Ten years. I am now a college student, my brother’s soon to take college entrance tests. I just left my teenage years behind.
Yet images from the legendary seven-game Sacramento Kings-Los Angeles Lakers Western Conference Finals in 2002 still remain fresh in my mind, as fresh as the wounds which were reopened by watching part 6 of “The Greatest Tragedy In Sports” series on YouTube.
The next week or so will mark the 10-year anniversary of perhaps the greatest playoff series of the new millennium.
It was the series which I really tuned in to from wire to wire of every game, from the opening tip to the final buzzer; from the broadcasts opening billboard to the network’s “All rights reserved…” display on the TV. I fondly remember one game in the series which was scheduled to air on ESPN Asia at 8 am Manila time. I had a dream, and in that dream, the clock showed 8:00 am and I was still in bed. When it ticked one more minute, it was already 8:01 and I was still in bed. I panicked that I might miss the game. “Oh no!” I thought. I bolted up from my bed and checked the time. It was not even 7 am yet.
I was that engrossed with that playoff series it permeated my dreams.
So here’s a series of entries to commemorate each game from Game 4 to Game 7, the most dramatic games of the series.
Game 7, June 3, 2002 (Manila time)
Like the previous three contests, Game 7 was a nail-biter. In fact, it went into overtime. The Lakers pulled off the win 112-106. I remember seeing this game and thinking, “Wow, the Kings are missing a lot of free throws.”
The entire time I was seeing free throw after free throw clang, go in and out, short, long, I attributed this to nerves. Maybe they were nervous, since they were facing the defending champions who are seeking a three-peat, yet here are the young Sacramento Kings, having their first taste of Conference Finals action with an entire city on their backs.
Oh, get a win here and the confetti will start to fall, the crowd will be storming the court in joyful celebration. The Sacramento Kings will be on their way to the NBA Finals to face a much weaker New Jersey Nets team.

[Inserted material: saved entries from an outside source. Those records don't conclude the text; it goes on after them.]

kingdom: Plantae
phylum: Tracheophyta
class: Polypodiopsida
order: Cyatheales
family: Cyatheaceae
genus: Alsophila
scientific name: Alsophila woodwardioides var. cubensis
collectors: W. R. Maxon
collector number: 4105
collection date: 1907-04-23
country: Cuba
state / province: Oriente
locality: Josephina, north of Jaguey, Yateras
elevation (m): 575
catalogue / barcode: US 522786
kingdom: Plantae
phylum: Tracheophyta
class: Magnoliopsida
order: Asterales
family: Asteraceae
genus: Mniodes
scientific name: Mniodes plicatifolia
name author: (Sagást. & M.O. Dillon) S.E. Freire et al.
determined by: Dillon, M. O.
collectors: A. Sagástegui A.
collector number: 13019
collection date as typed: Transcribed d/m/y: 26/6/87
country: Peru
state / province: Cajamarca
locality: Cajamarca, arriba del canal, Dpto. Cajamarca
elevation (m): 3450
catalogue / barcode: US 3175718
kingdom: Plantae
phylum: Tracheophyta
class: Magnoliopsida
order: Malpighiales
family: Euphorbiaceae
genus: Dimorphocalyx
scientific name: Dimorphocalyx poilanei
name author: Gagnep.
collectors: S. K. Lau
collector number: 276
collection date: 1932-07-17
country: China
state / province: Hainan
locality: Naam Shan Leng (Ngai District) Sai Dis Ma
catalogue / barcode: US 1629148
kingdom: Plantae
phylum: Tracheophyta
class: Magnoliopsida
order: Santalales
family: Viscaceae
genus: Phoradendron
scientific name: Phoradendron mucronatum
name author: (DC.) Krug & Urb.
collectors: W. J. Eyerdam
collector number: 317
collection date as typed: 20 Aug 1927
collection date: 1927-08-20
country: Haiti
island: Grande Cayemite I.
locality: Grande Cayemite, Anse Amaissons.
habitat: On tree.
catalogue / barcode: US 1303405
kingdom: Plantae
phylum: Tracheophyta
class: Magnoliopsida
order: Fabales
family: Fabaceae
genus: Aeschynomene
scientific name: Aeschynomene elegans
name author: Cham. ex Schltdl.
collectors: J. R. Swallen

The sold-out Arco Arena seemed like a pressure cooker.
Besides Vlade Divac, no one has been in a game as important as this in their NBA careers. Not even Mike Bibby, their best player, who came from a mediocre Vancouver Grizzlies team in a trade for showman Jason Williams.
“These missed free throws may come back and bite them in the ass later on.” (Yes, I already had an NBA-analyzing mind when I was 10.)
It did. They only hit 16 out of 30 from the foul line. They lost the game by six. Thinking about it, the Kings might have won if they hit just half of what they missed. The Lakers won that game to become the first team in 20 years to win a conference final on the road.
At that time, with the series over, I thought I just watched a regular playoff series; a series which would be forgotten and never considered a classic. Fast forward to today. I still remember images from the games. I still remember how I felt watching those games. I still remember the plays which made this matchup the series of that year and of the past decade.
Scour the internet and search for a “best playoff series since 2000” list. Believe me, this series would always appear, along with Lakers-Blazers 2000, Suns-Lakers 2006, and Cavs-Pistons 2007 (the last two at least in my personal list).
This series welcomed me officially to the NBA. For over half my life, I’ve been watching, celebrating, enjoying, getting pissed off, screaming at the (TV) referees, clapping, cheering, and analyzing. Life is good with it, and unimaginable without it.
I’m looking forward to decades more, when I would have my own Larry Birds, Magic Johnsons, Michael Jordans, and Kareem Abdul-Jabbars, new playoff heroes for my generation.